Before this past spring, I had never heard of Zoom.
If someone had asked me what I thought about “Zoom,” I would have recalled the children’s TV show by the same name I watched during the mid-70s. Today, “Zoom” means something entirely different. Several times a week, I now use it to conduct classes at Vanguard University of Southern California, where I teach film and visual storytelling in the Department of Communication.
The COVID-19 pandemic has changed the landscape of not only higher education, but also the normal, daily life of millions. “Going to work” now means something different from what it used to mean.
I was informed by my university that the campus would close, and all instruction would occur online. I would only have a few days to get up to speed and back “in” the classroom.
I’m not an expert at any of this. In fact, I’m struggling with some of it. I’m also hearing impaired.
I’m used to being in the classroom. I teach creative disciplines where I am passionate about students learning to write, tell stories, create screenplays and make films. I like being there in person, making that personal connection with students. I’ve faithfully done so for 13 years. Now, I teach classes from my garage. But my garage has funky signs and posters all over the place, Christmas lights hanging from the ceiling and a large, ugly chair where my 10-year-old dog likes to sleep and snore. I collect old tennis racquets, and I’ve got a few of those on the wall. This is not my classroom.
The Silver Lining to Distance Learning
But it’s working, sort of. I’m not as tech savvy as I once was. Dare I say that many of my students are quicker at picking all this up than I am? I’m still trying to figure out how they text so fast with two thumbs. I use only one, and my texts are rife with typos.
Yet I am, surprisingly, starting to enjoy teaching online. Though I’ve been hearing impaired most of my life, I function quite well with hearing aids. Still, my hearing is far from what would be considered normal.
It can sometimes be a challenge in the classroom when students speak low or sit too far away from me, but I’ve learned to deal with it. I often run around the classroom, for instance, to get closer to a student during a discussion or workshop session.
For me, teaching online with videoconferencing has been an eye-opener (or, rather, an ear-opener).I use normal headphones, placed over my hearing aids, while in Zoom sessions.
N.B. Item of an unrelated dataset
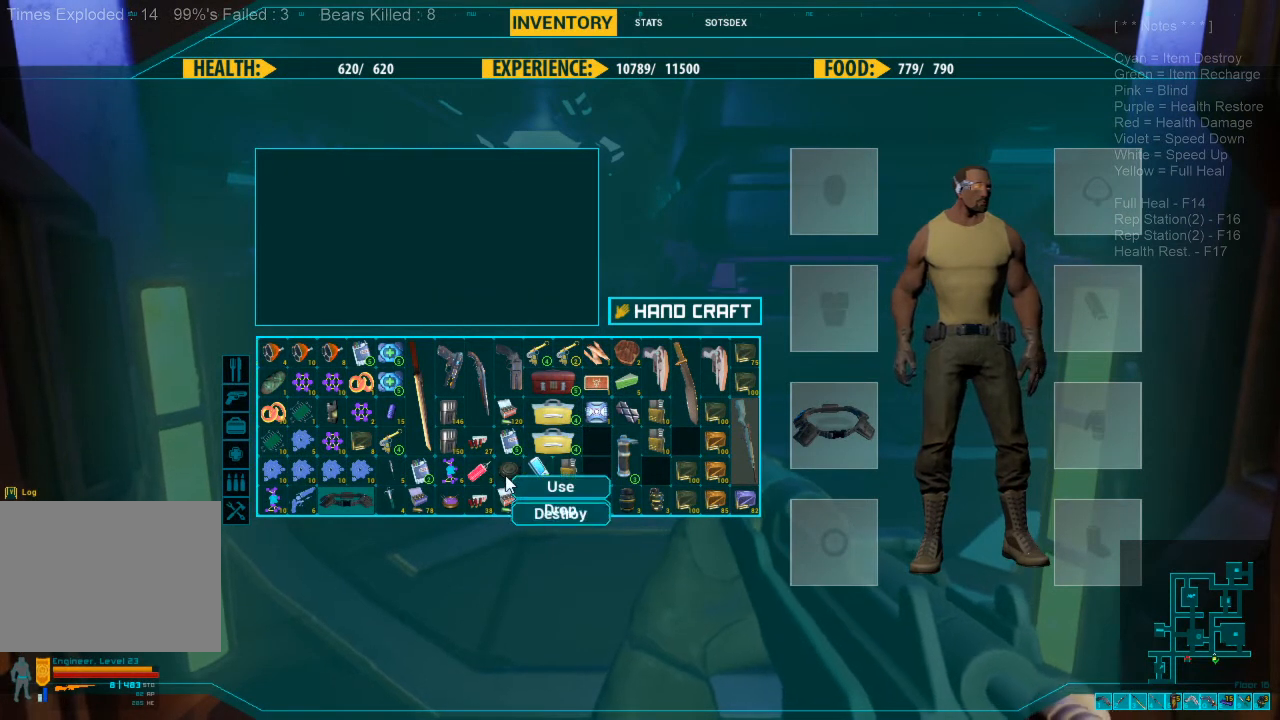
{"keys": [], "mouse": [], "events": []}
Since the students are sitting in front of their computers, close to the microphone, I can actually hear better than in a traditional classroom setting. A light went on when I realized this: Being able to hear better in an online environment could be a real game changer for me.
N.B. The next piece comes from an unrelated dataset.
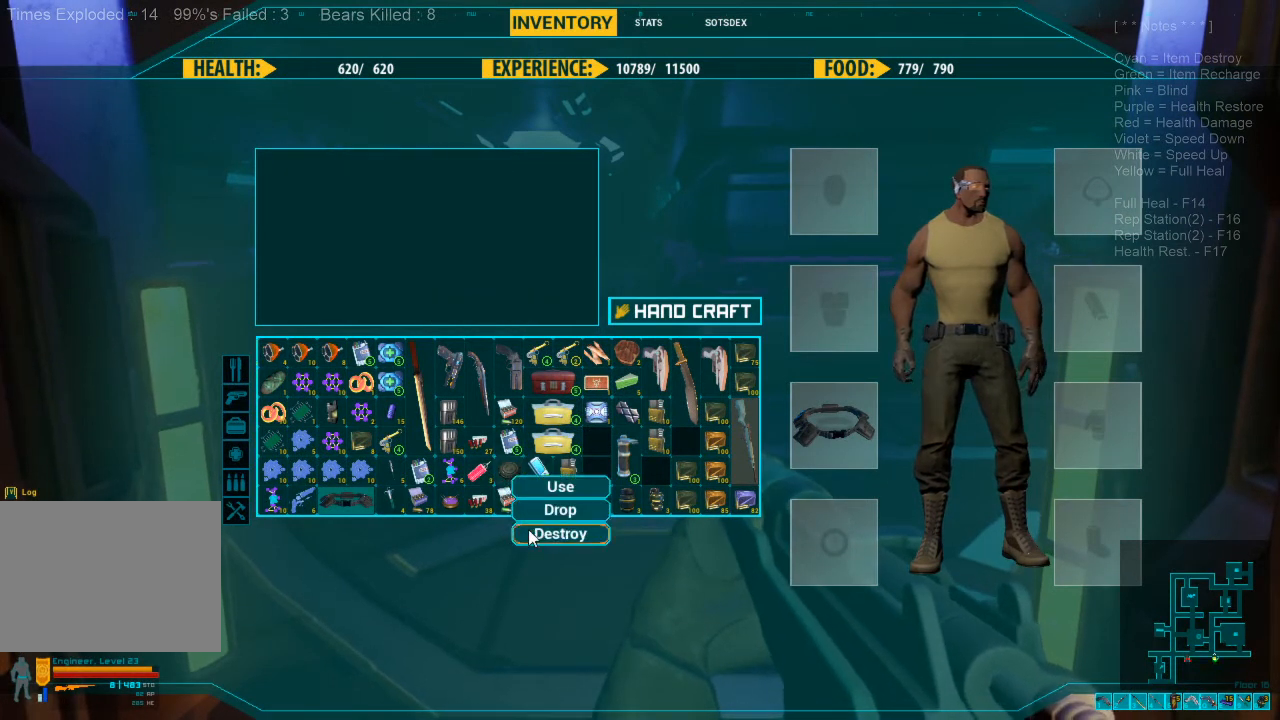
{"keys": [], "mouse": [], "events": [[133, "mouse_left", "down"], [233, "mouse_left", "up"]]}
I’ve had some fantastic help in feeling my way through the new normal of distance learning. Vanguard’s dean of teaching and learning and the Institute for Faculty Development have provided several online training sessions for faculty. Professors have learned the ins and outs of Zoom, more advanced features of Canvas (which many were already using) and general pointers for online teaching and learning.
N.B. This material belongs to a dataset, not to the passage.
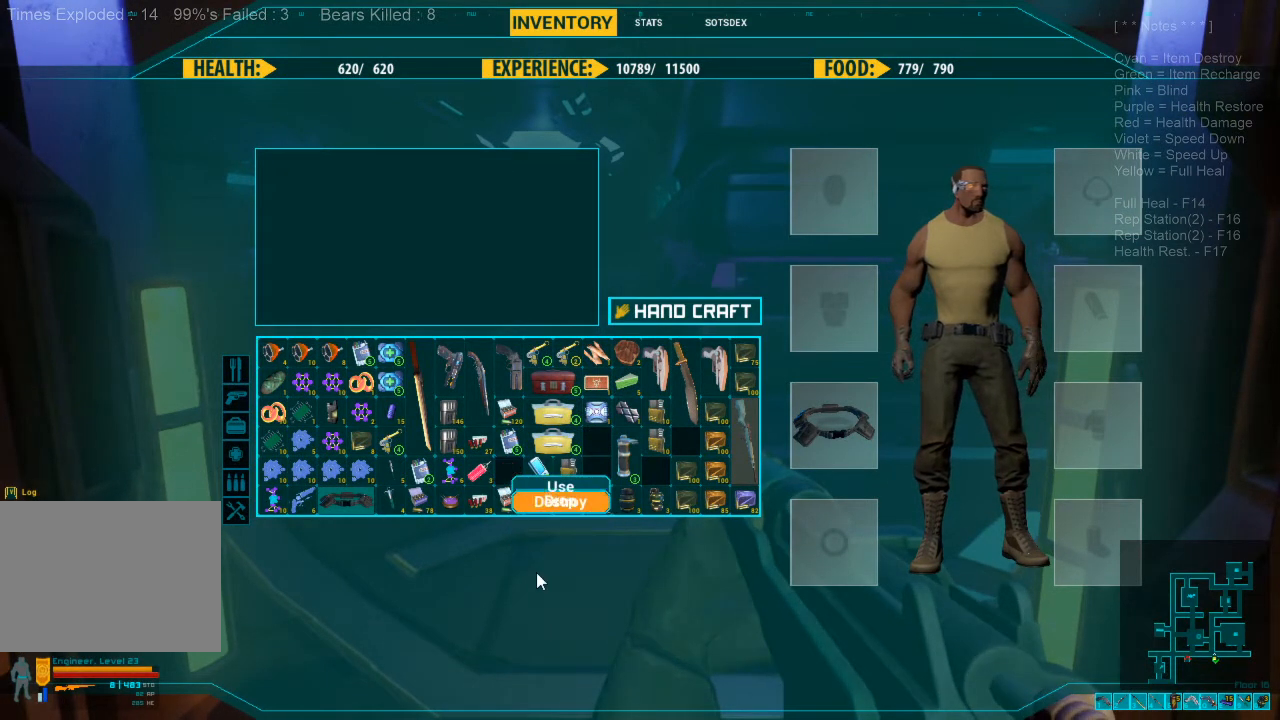
{"keys": [], "mouse": [], "events": []}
The amount of information and training has been great, though initially it was a lot for me to take in. It reminds me of something a friend said when describing being overwhelmed with too much information: It’s like trying to catch a tidal wave with a bucket.
I have not yet taken advantage of all the things remote learning technology can do, but my goal for the students (and myself) is to make things as simple as possible and to ensure that I am still teaching the most important objectives for my classes. After that, I am willing to learn more, delve deeper and explore the details of this new pedagogy.
The world is changing. Our first focus should be on the health and safety of everyone. But educating people doesn’t stop, and I am doing my best
to march forward into the future of academia, whether it takes place in a physical classroom or online.